If Only You'd Ask
Steve Barr reports today on a new survey showing that a third of younger Americans would give a "great deal of consideration" to working for government, if only their parents would ask them. Almost as many said they would consider such urging from a teacher, or even a newly elected president.
This once again raises the question of whether the "millennial" generation -- or whatever they're being called these days -- is receptive to the "ask not..." type of call to service from on high. Pat McGinnis, head of the Council for Excellence in Government, which sponsored the survey Barr cited, is in the "yes" camp. The poll, she said, shows "the potential for the new president and administration, especially as we have the retirement wave getting under way, to ask people, not just millennials but older people as well, to serve. There's a sense that many would respond and step up, as they did when John F. Kennedy asked."

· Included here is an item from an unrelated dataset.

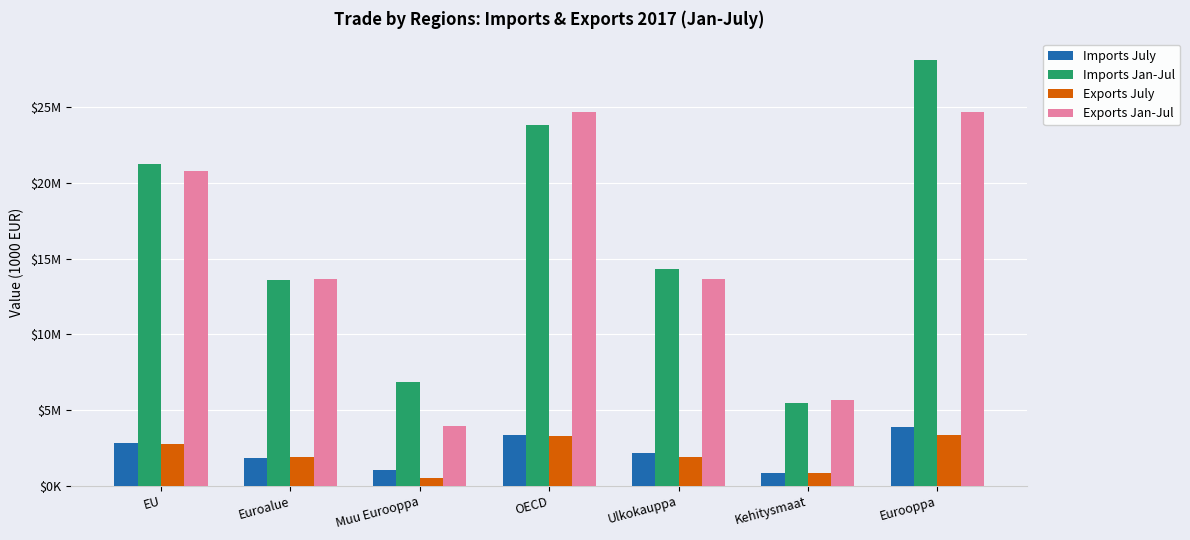

True or false: Exports Jan-Jul has a value of 13650064 at Euroalue.

True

Max Stier, head of the Partnership for Public Service, which specializes in trying to attract the next generation of civil servants, is on record as being skeptical of that notion. "Kennedy's message is no longer the right one," he told Newsweek earlier this year. "It's not about what you can do for government. We need to convey what government can do for you."

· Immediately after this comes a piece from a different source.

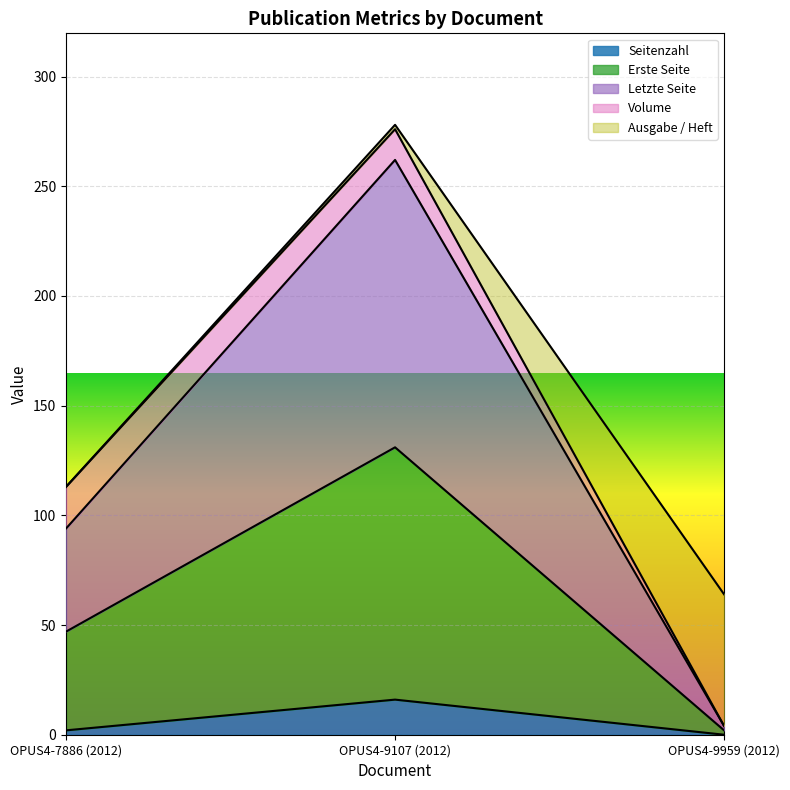

What is the difference between the highest and lowest values at OPUS4-7886 (2012)?

111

To be fair, Stier's not just talking about what government can do for the younger generation in terms of pay and benefits, but in providing an opportunity to do good, rewarding work. And that's the key point: My sense is that young people aren't that different from their elders. They'll readily respond to a call to serve their fellow citizens. But they've seen government at its worst (and, as a result, also have seen it caricatured endlessly), and they want to make sure that by going into a government organization they actually will be able to make a difference.